The fruit bodies have convex to flattened caps ranging from 5-50 cm in diameter. The caps have small cinnamon-brown scales (squamules) on the surface and a margin that is usually curved inward initially. The narrow gills are adnate to decurrent and closely spaced, with intervening lamellulae (short gills) that extend about two-thirds of the distance to the stipe. The gill edges are serrated (notched like a saw, hence the common name). The gills are initially whitish before aging to light buff to light orange. The stipe is 2.5-20 cm long and 2-10 cm thick. Its reddish-brown surface is made of small scales that are less dense in the upper half, where it has a more whitish or buff color.

The fruit bodies produce a white to buff spore print. Microscopically, the spores are somewhat spindle-shaped when viewed from the side, and elliptical viewed from the front; they measure 8–10.5 by 3–5.5 μm and are inamyloid.
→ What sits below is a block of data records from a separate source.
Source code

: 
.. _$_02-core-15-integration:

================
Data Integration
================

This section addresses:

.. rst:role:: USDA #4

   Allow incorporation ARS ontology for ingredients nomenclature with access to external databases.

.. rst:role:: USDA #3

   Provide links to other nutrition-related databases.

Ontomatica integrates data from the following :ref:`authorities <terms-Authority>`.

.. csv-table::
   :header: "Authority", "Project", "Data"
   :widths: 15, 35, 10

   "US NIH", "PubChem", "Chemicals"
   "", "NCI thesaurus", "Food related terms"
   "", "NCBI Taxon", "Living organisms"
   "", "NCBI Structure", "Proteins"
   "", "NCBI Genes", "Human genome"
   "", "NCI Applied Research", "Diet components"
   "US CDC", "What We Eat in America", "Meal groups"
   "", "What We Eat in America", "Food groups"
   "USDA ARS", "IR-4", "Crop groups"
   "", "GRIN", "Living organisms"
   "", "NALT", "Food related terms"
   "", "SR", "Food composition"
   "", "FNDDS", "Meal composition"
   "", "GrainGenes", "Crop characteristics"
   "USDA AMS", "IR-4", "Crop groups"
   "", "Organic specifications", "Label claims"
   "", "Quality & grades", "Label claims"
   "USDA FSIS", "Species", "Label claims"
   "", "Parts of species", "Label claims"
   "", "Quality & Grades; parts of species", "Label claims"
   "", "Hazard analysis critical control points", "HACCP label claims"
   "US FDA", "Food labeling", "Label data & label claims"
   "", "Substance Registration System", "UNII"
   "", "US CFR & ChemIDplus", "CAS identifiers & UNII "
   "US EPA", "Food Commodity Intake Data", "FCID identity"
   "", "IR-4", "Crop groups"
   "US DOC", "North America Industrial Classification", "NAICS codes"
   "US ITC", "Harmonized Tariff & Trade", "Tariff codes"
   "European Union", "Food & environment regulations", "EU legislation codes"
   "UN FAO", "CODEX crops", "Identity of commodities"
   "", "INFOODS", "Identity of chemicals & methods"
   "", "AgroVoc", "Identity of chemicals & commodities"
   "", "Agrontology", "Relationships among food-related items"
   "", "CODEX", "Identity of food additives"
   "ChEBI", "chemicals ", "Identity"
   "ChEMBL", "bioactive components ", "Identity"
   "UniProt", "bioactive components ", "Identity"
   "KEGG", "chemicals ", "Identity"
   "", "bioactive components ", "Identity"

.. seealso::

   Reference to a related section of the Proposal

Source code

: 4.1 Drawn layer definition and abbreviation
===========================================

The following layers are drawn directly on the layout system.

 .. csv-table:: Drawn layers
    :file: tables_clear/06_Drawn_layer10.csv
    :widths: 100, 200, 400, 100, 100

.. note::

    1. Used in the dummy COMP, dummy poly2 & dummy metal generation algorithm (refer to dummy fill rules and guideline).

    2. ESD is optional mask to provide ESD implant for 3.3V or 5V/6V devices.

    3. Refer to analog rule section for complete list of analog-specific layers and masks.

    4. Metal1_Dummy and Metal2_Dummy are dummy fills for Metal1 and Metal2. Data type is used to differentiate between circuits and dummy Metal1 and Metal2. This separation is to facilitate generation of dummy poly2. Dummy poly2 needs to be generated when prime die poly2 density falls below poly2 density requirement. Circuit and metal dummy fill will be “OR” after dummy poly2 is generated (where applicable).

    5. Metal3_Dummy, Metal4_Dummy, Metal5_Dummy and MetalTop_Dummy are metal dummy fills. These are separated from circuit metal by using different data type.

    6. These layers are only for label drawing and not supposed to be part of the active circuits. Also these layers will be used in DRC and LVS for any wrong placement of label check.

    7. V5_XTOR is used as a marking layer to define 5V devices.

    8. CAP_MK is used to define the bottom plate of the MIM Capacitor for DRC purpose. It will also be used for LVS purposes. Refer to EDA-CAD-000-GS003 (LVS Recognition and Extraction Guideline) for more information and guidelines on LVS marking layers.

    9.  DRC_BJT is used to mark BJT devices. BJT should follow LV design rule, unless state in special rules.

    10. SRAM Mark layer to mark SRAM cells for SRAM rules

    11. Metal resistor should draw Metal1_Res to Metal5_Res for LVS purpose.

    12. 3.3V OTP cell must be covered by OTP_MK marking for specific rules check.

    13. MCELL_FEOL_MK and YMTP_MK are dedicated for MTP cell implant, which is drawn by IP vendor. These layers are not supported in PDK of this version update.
The basidia (spore-bearing cells) are thin-walled, club-shaped and four-spored, measuring 26–36 by 5–8.8 μm. The cystidia on both the faces and edges of the gills are thin-walled, hyaline (translucent), narrowly club-shaped, and measure 26–36 by 5–8.8 μm. The cap cuticle comprises threadlike hyphae with a diameter of 4.4–8 μm, while the cap flesh is made of interwoven hyphae (both thick- and thin-walled) measuring 2.5–6 μm. Clamp connections are present in the hyphae.

=== Similar species ===
The species resembles Neolentinus lepideus and Catathelasma imperiale. It can resemble Armillaria ponderosa, which grows on the ground.

== Habitat and distribution ==
Neolentinus ponderosus is a saprophytic species, and grows on the stumps and logs of conifers, particularly ponderosa pine. It causes a brown rot in wood, whereby it breaks down the hemicellulose and cellulose to cause a brown discoloration, and the subsequent cracking of the wood into roughly cubical pieces. Fruit bodies grow singly or in small clusters, and usually prefer open spots with direct sunlight. The range of the fungus is restricted to the Pacific Northwest region of western North America. Fruiting occurs in late spring, or later (summer) in mountainous locales.

== Uses ==
The young mushrooms are edible, but tend to become tough when mature. It can then be cooked longer or parboiled. The flesh has a fruit or indistinct odor and a mild taste. They are prized by the Rarámuri Indians of Mexico.